Выбрать главу

Ехали два дня и две ночи. И всю дорогу гадали, что нас ждет. Спорили только о том, в каких условиях придется жить, а в том, что нас отпустят, почти никто не сомневался. С этой иллюзией мы прибыли в Радом, город в центральной части Польши. Немцы выстроили нас в колонну, действуя тычками и окриками. Командовать, тоже очень грубо, стали офицеры, и вместо обещаний мы услышали от них смутные угрозы. Это было неприятно, но ничуть не поколебало нашей уверенности в том, что мы получим свободу, — только эта мысль мешала нам искать способы побега начиная с самого Пшемысля и продолжала удерживать в колонне, пока нас гнали, почти без конвоя, в Радомский пересыльный лагерь. Хотя именно тогда, шагая по дороге, грязные и полумертвые от усталости, мы впервые заподозрили неладное.

Опасения подтвердились, когда мы увидели огромный зловещий лагерь, обнесенный мощными заграждениями из колючей проволоки.

Нас привели в самый его центр и опять посулили, что скоро отпустят и дадут работу, а пока что всякое нарушение дисциплины будет немедленно и жестоко караться. Того, кто попытается бежать, расстреляют на месте.

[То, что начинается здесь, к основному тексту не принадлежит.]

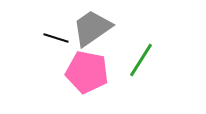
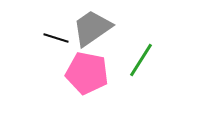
pink pentagon: moved 1 px down
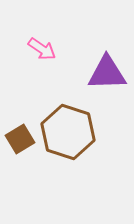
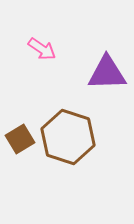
brown hexagon: moved 5 px down
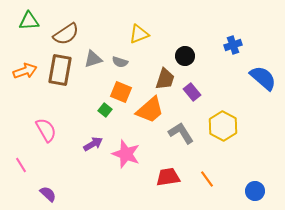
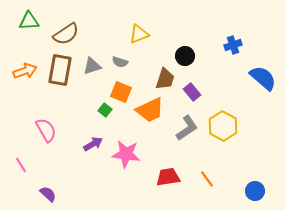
gray triangle: moved 1 px left, 7 px down
orange trapezoid: rotated 16 degrees clockwise
gray L-shape: moved 6 px right, 5 px up; rotated 88 degrees clockwise
pink star: rotated 12 degrees counterclockwise
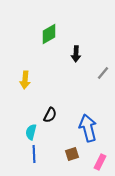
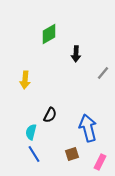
blue line: rotated 30 degrees counterclockwise
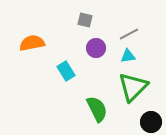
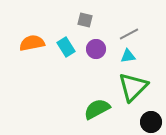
purple circle: moved 1 px down
cyan rectangle: moved 24 px up
green semicircle: rotated 92 degrees counterclockwise
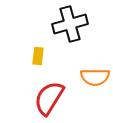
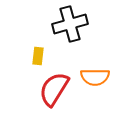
red semicircle: moved 5 px right, 9 px up
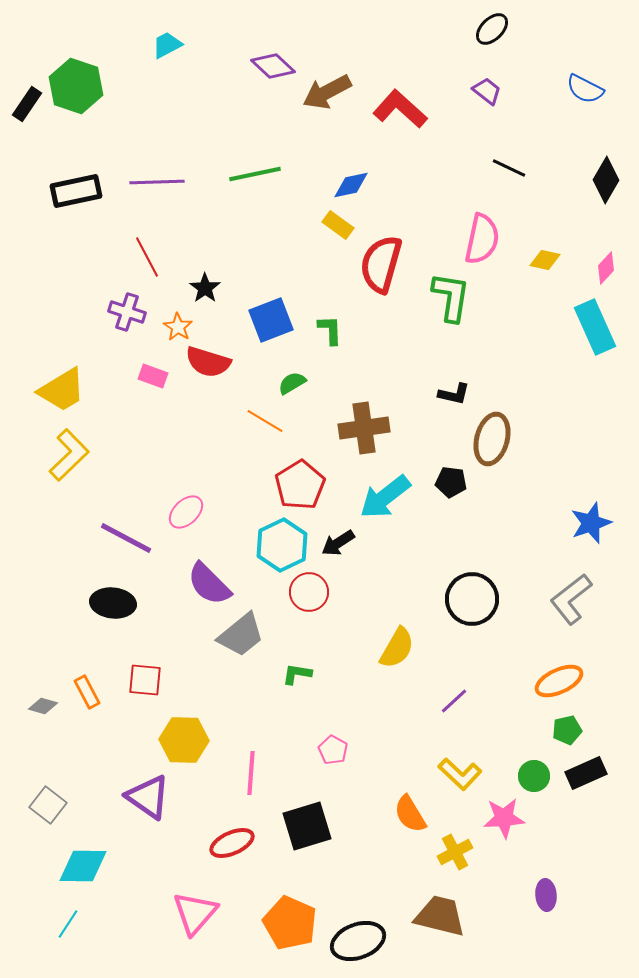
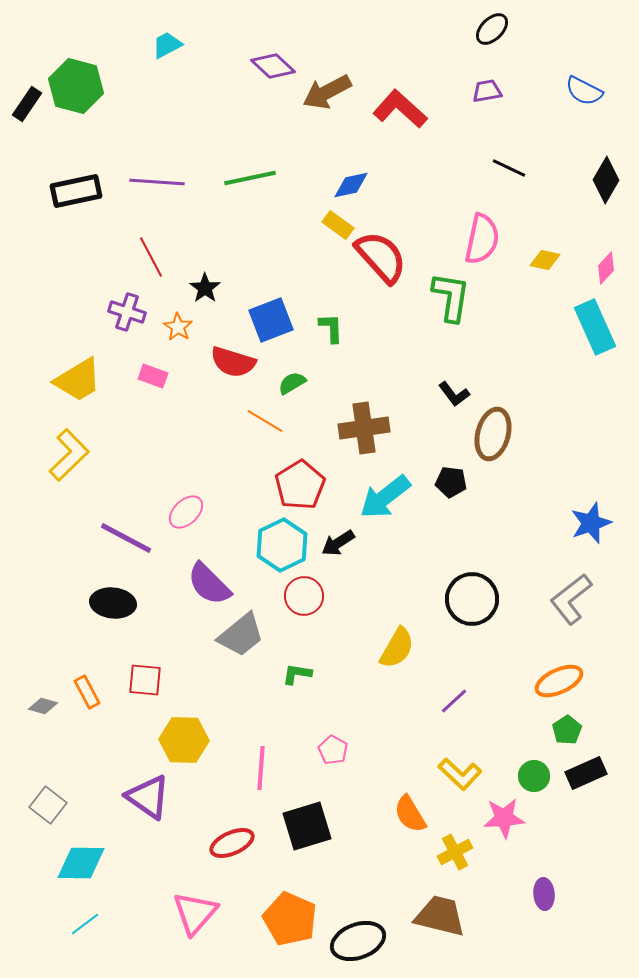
green hexagon at (76, 86): rotated 4 degrees counterclockwise
blue semicircle at (585, 89): moved 1 px left, 2 px down
purple trapezoid at (487, 91): rotated 48 degrees counterclockwise
green line at (255, 174): moved 5 px left, 4 px down
purple line at (157, 182): rotated 6 degrees clockwise
red line at (147, 257): moved 4 px right
red semicircle at (381, 264): moved 7 px up; rotated 122 degrees clockwise
green L-shape at (330, 330): moved 1 px right, 2 px up
red semicircle at (208, 362): moved 25 px right
yellow trapezoid at (62, 390): moved 16 px right, 10 px up
black L-shape at (454, 394): rotated 40 degrees clockwise
brown ellipse at (492, 439): moved 1 px right, 5 px up
red circle at (309, 592): moved 5 px left, 4 px down
green pentagon at (567, 730): rotated 20 degrees counterclockwise
pink line at (251, 773): moved 10 px right, 5 px up
cyan diamond at (83, 866): moved 2 px left, 3 px up
purple ellipse at (546, 895): moved 2 px left, 1 px up
orange pentagon at (290, 923): moved 4 px up
cyan line at (68, 924): moved 17 px right; rotated 20 degrees clockwise
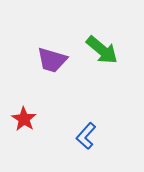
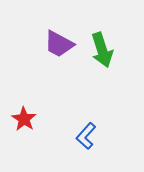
green arrow: rotated 32 degrees clockwise
purple trapezoid: moved 7 px right, 16 px up; rotated 12 degrees clockwise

Из этого я сделал вывод: надо бежать, и как можно скорее. Такое откровенное предупреждение говорило об одном: нас собирались держать как заключенных самого строгого режима. Но, оглядевшись, я понял, что побег отсюда — дело практически невозможное. Лагерь надежно охранялся: со всех сторон была натянута непреодолимая колючая проволока, всю территорию обозревали с вышек охранники.

С первых же дней Радом показал мне пример совершенно нового, доселе небывалого образа мыслей и диких, я бы сказал, нравственных принципов. Царившая там жестокость, бесчеловечность далеко превосходили все, что я когда-либо видел, и перевернули мои представления о мире.

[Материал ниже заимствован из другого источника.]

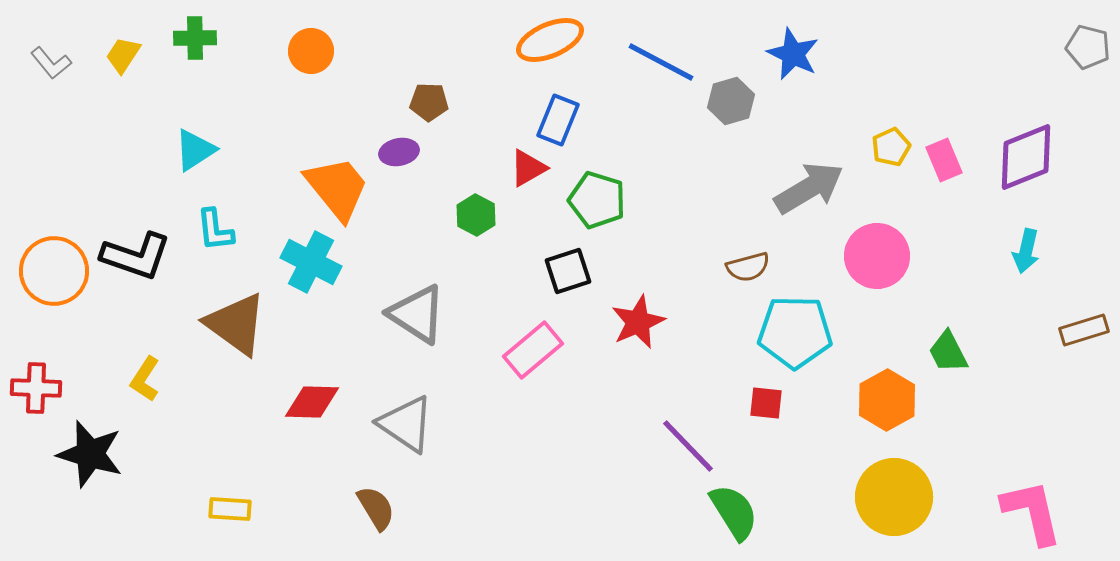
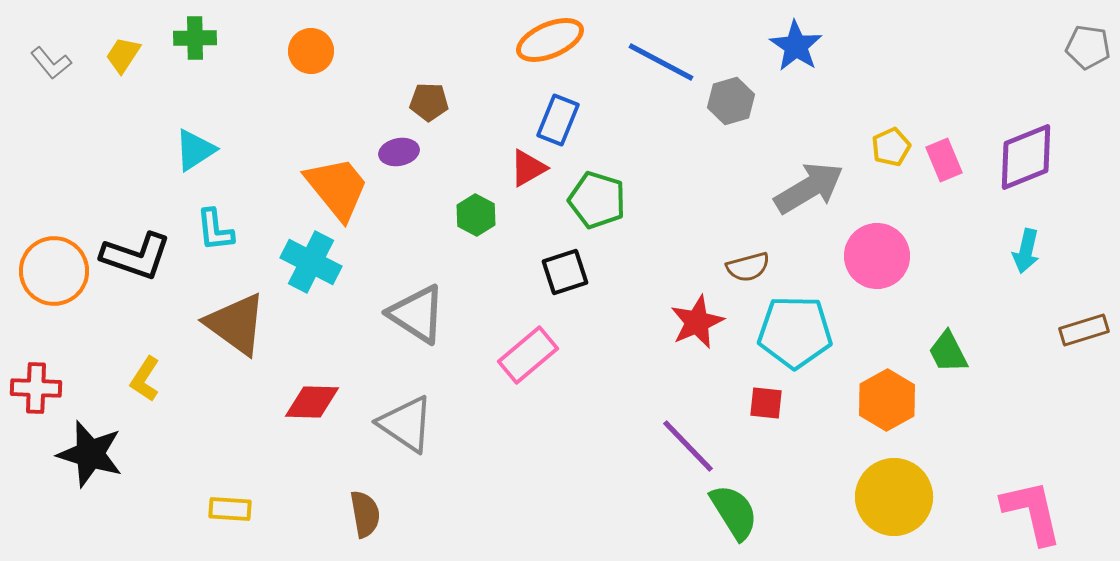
gray pentagon at (1088, 47): rotated 6 degrees counterclockwise
blue star at (793, 54): moved 3 px right, 8 px up; rotated 8 degrees clockwise
black square at (568, 271): moved 3 px left, 1 px down
red star at (638, 322): moved 59 px right
pink rectangle at (533, 350): moved 5 px left, 5 px down
brown semicircle at (376, 508): moved 11 px left, 6 px down; rotated 21 degrees clockwise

Условия в лагере были неимоверно тяжелые. Кормили два раза в день помоями, такими отвратительными на вкус, что многие, в том числе и я, не могли заставить себя проглотить ни ложки. Кроме того, нам полагалось еще по двести граммов черствого хлеба. Жильем служило полуразвалившееся здание, в котором с трудом можно было признать бывшую казарму. Спать приходилось прямо на полу, прикрытом тонким слоем соломы, которую, верно, не меняли с самого начала войны. Ни одеял, ни плащей — ничего, что защитило бы от ноябрьской сырости, — не выдавали. О медицинской помощи не было и речи. Там я узнал, каким пустяком может считаться смерть человека. Сколько вокруг меня умерло людей, которые могли бы жить и жить, — от холода, от голода, от непосильной работы, от пули в наказание за нарушение лагерных правил, которого порой и не было!

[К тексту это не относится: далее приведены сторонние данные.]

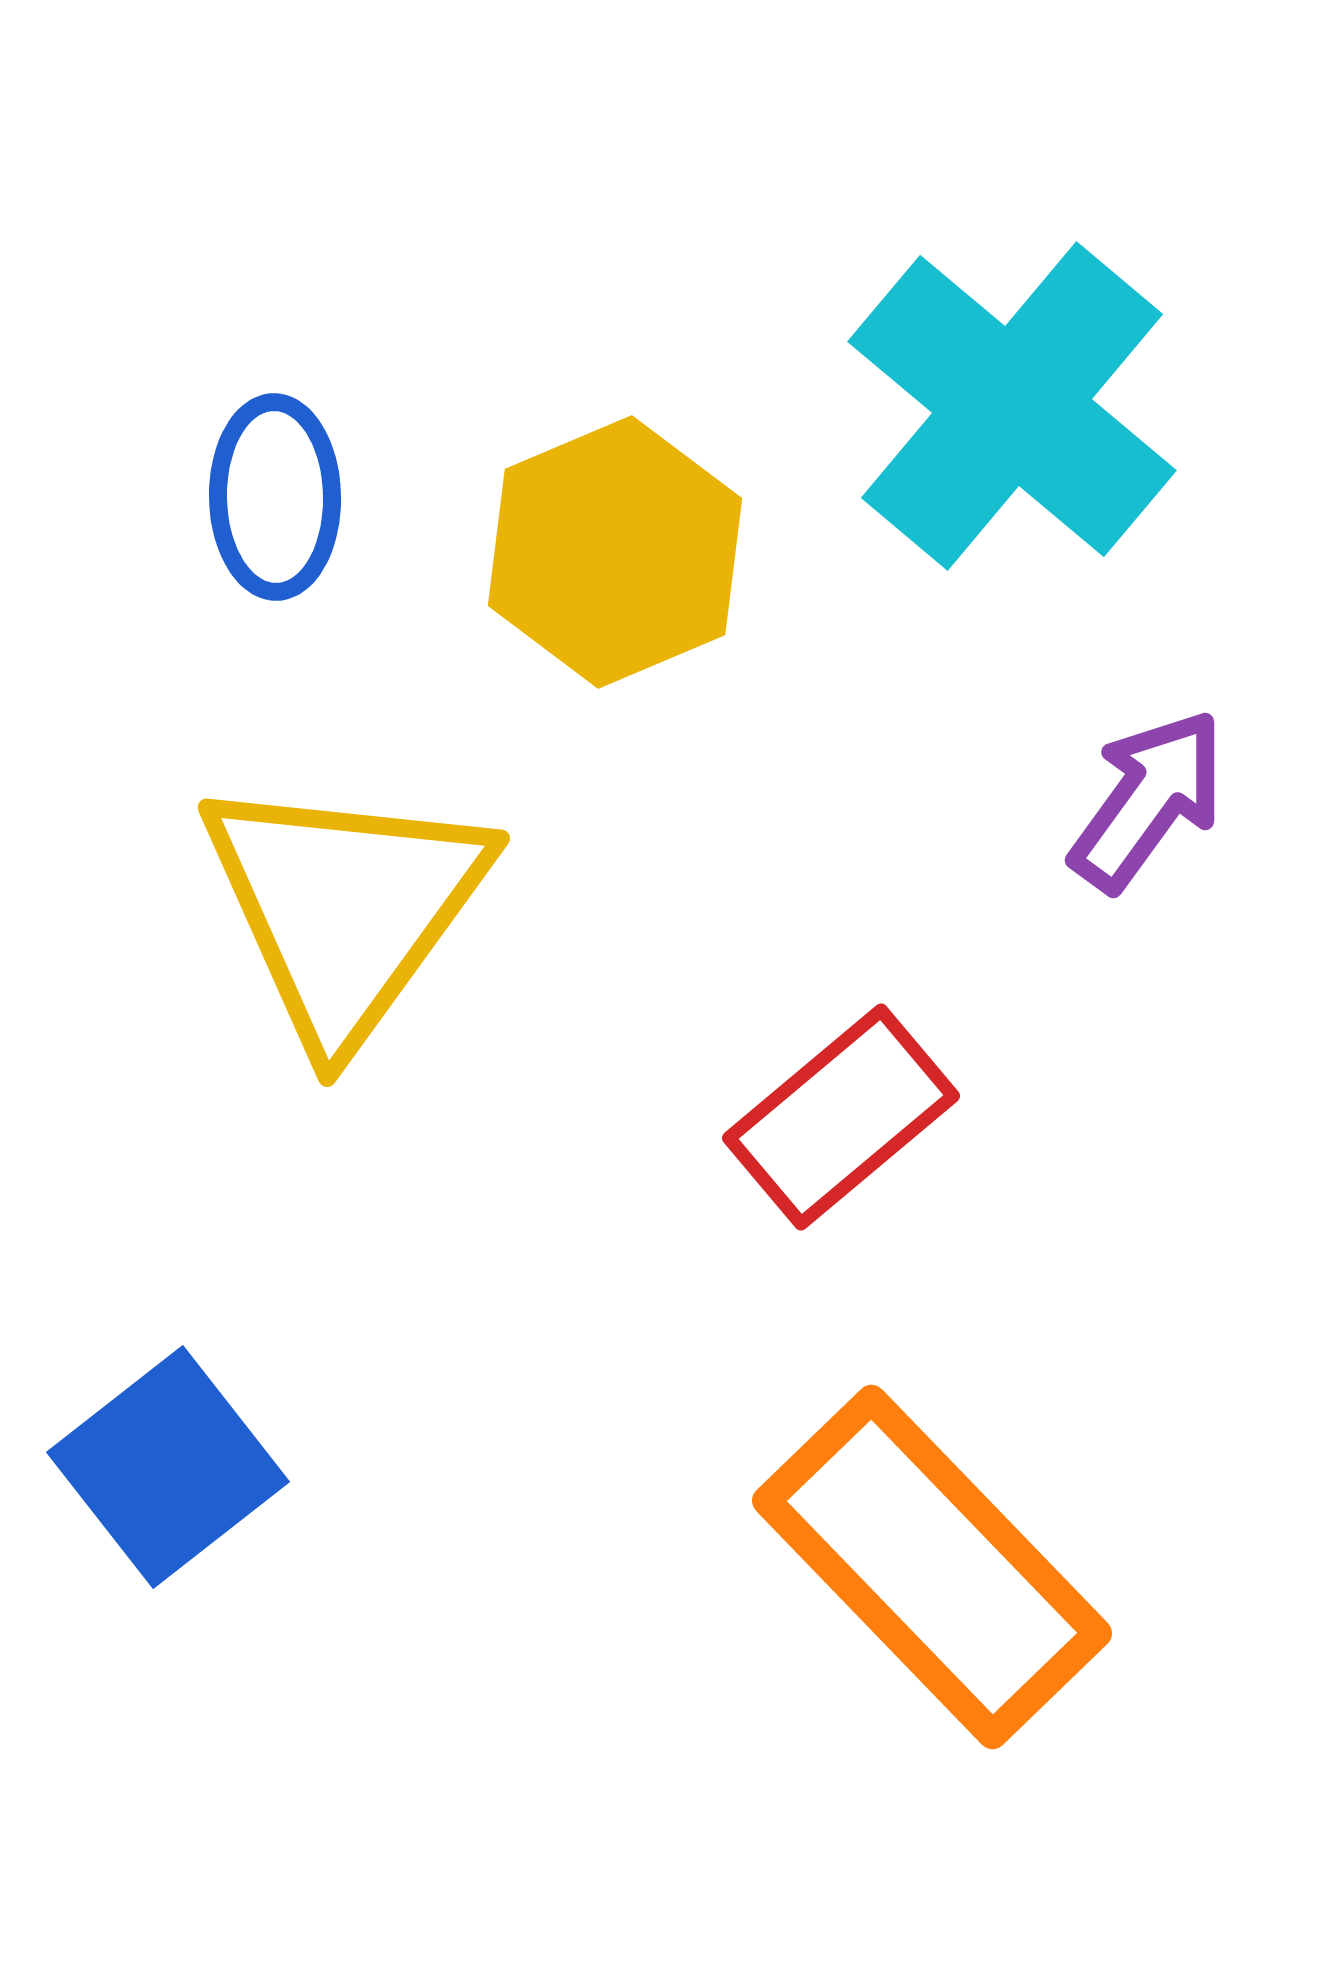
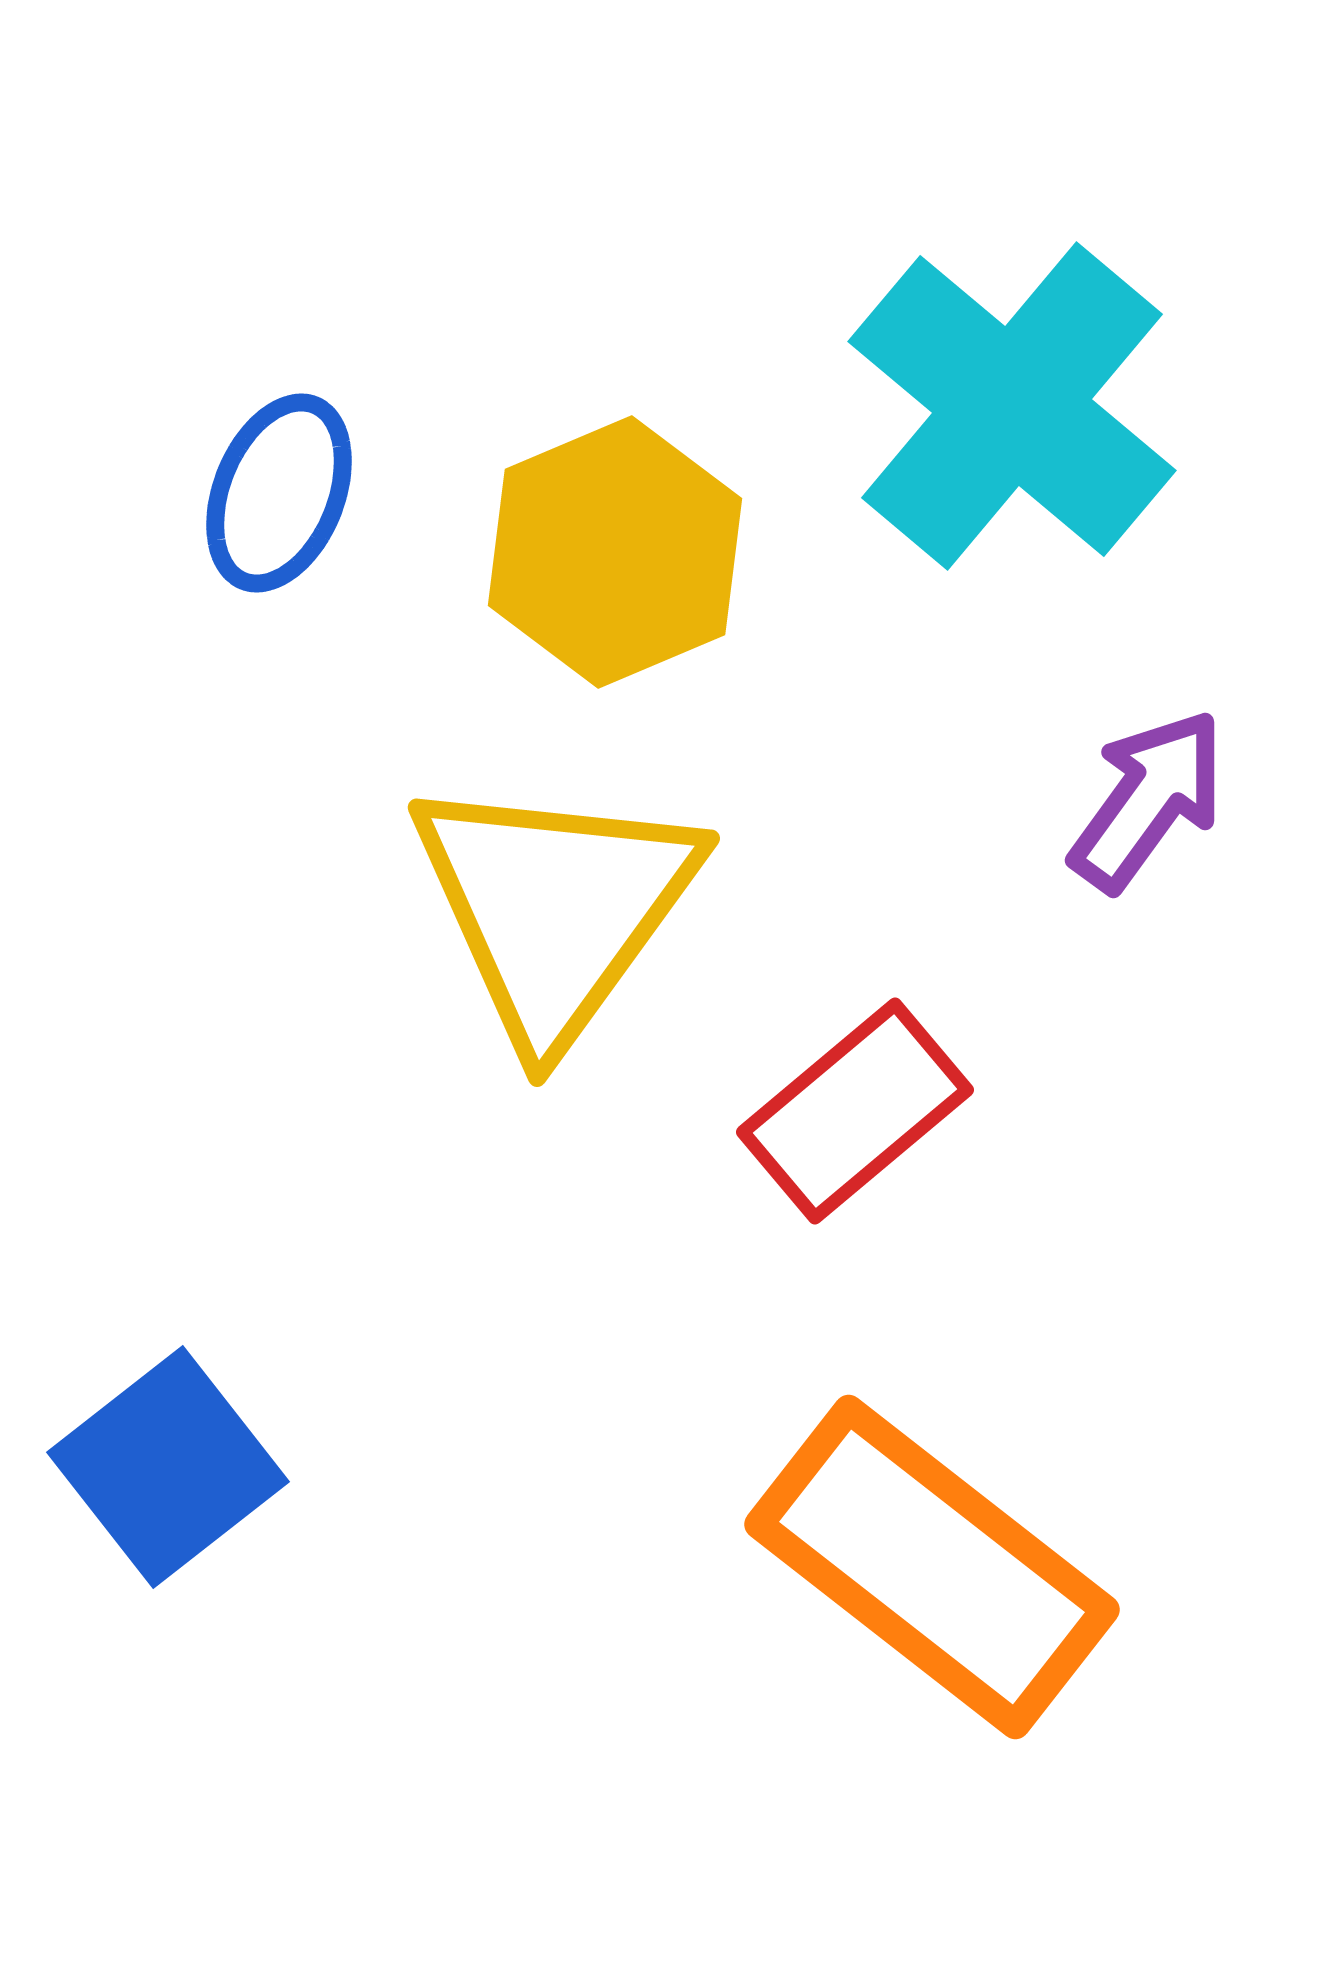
blue ellipse: moved 4 px right, 4 px up; rotated 23 degrees clockwise
yellow triangle: moved 210 px right
red rectangle: moved 14 px right, 6 px up
orange rectangle: rotated 8 degrees counterclockwise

Но больше всего меня ужасало не то, в каких жутких условиях мы жили, и даже не жестокость охранников, а то, что в их действиях, по всей видимости, не было никакого смысла. Их вовсе не заботила дисциплина, они не добивались от нас послушания, не старались предотвратить попытки побега, у них даже не было особого желания унижать нас, мучить, доводить до полного истощения, хотя получалось именно так, — все это просто доставляло им удовольствие, было следствием какого-то непостижимого изуверства.

Любое приказание или замечание неизменно начиналось с обращения «польская свинья». Они никогда не упускали случая двинуть пленному ногой в живот или кулаком в лицо. Малейший проступок или даже намек на какую-нибудь провинность карались немедленно и самым жестоким образом. За то недолгое время, что я пробыл в лагере, на моих глазах раз шесть расстреливали несчастных, которые якобы пытались перебраться через колючую проволоку.

В поезде я познакомился с тремя солдатами, и потом в лагере мы очутились рядом. Первая же ночь сплотила нас еще больше: мы не могли заснуть, все трое, как оказалось, мечтали бежать при первой возможности, и мы заключили союз, в котором у каждого была своя роль, объединив ради общего блага все, что у нас имелось, включая знания и умения. Двое из моих друзей были крестьяне, основательные, выносливые, неунывающие и не сломленные выпавшими на нашу долю несчастьями. Третий же относился к разряду тех редкостных личностей, какие не раз встречались мне на войне; уже само присутствие такого человека вселяло надежду и помогало пережить самые тяжелые времена. Звали его Франек Мачёнг, до войны он работал механиком где-то под Кельце. Крепкий, здоровый малый лет тридцати с ежиком жестких, как проволока, черных волос, из-за которых все над ним подшучивали. Он был умен, сообразителен, свято верил, что нам удастся перехитрить немцев, к которым он питал величайшее презрение и ненависть. И, что ценнее всего, у него был неиссякаемый запас энергии и сердечного тепла.